··· TEXT PROVIDED ···
Many of you no doubt saw the recent story where Barbara Walters complained that her plane flight was ruined by a woman sitting next to her who insisted on breastfeeding her infant. The things you have to put up with in First Class!
The media was thrilled to see a number of breastfeeding moms come out in force to demonstrate against Walter's prejudices. As much as I admire them, since I haven't lactated in fifteen years, I was surprised to find myself used as an example of a milky pervert in a recent column called "It's Getting Tough to Keep Abreast of All the Boobs in Nursing Battle,"
from the Boston Herald, by Margery Eagan:
"You know once I interviewed Susie Bright, a famous gay writer who jumped up mid-interview in her Cambridge room, whipped off her shirt, breasts waving in the breeze, to nurse her son, topless, as if this was ho-hum. Only later did I think of clever remarks I might have made. `Susie, are you seducing me?' Or,`Susie, are you trying to intimidate me with your enormous nursing breasts?' Instead I sat there trying to be cool, taking notes so furiously I couldn't read them. Then I ran from the room. No need to see me out.
···
WHAT TO DO -
[A] For each statement, answer yes or no according to the breastfeeding passage, and quote the words of the passage that decide it: (i) The quoted column was published in the Boston Herald. (ii) The writer of the passage has lactated within the past five years. (iii) The columnist thought of clever remarks during the interview itself.
[B] Reproduce the breastfeeding passage word for word, starting at "from the Boston" and ending at "see me out.".
The lines that come next are drawn from a separate source.
··· EXERCISE DATA ···
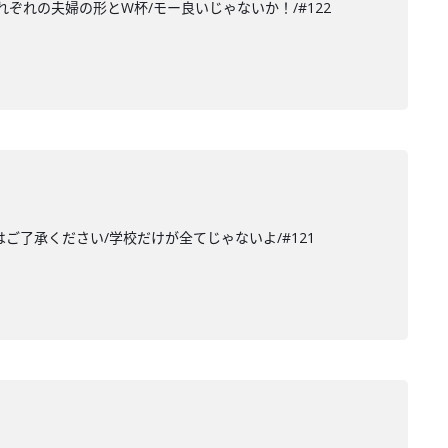
それぞれの夫婦の形とW杯/モー良いじゃないか！/#122
はご了承ください/学校だけが全てじゃないよ/#121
···
OUTPUTS IN ORDER -
[A]
(i) Yes: "from the Boston Herald, by Margery Eagan"
(ii) No: "since I haven't lactated in fifteen years"
(iii) No: "Only later did I think of clever remarks I might have made."

[B]
from the Boston Herald, by Margery Eagan:
"You know once I interviewed Susie Bright, a famous gay writer who jumped up mid-interview in her Cambridge room, whipped off her shirt, breasts waving in the breeze, to nurse her son, topless, as if this was ho-hum. Only later did I think of clever remarks I might have made. `Susie, are you seducing me?' Or,`Susie, are you trying to intimidate me with your enormous nursing breasts?' Instead I sat there trying to be cool, taking notes so furiously I couldn't read them. Then I ran from the room. No need to see me out.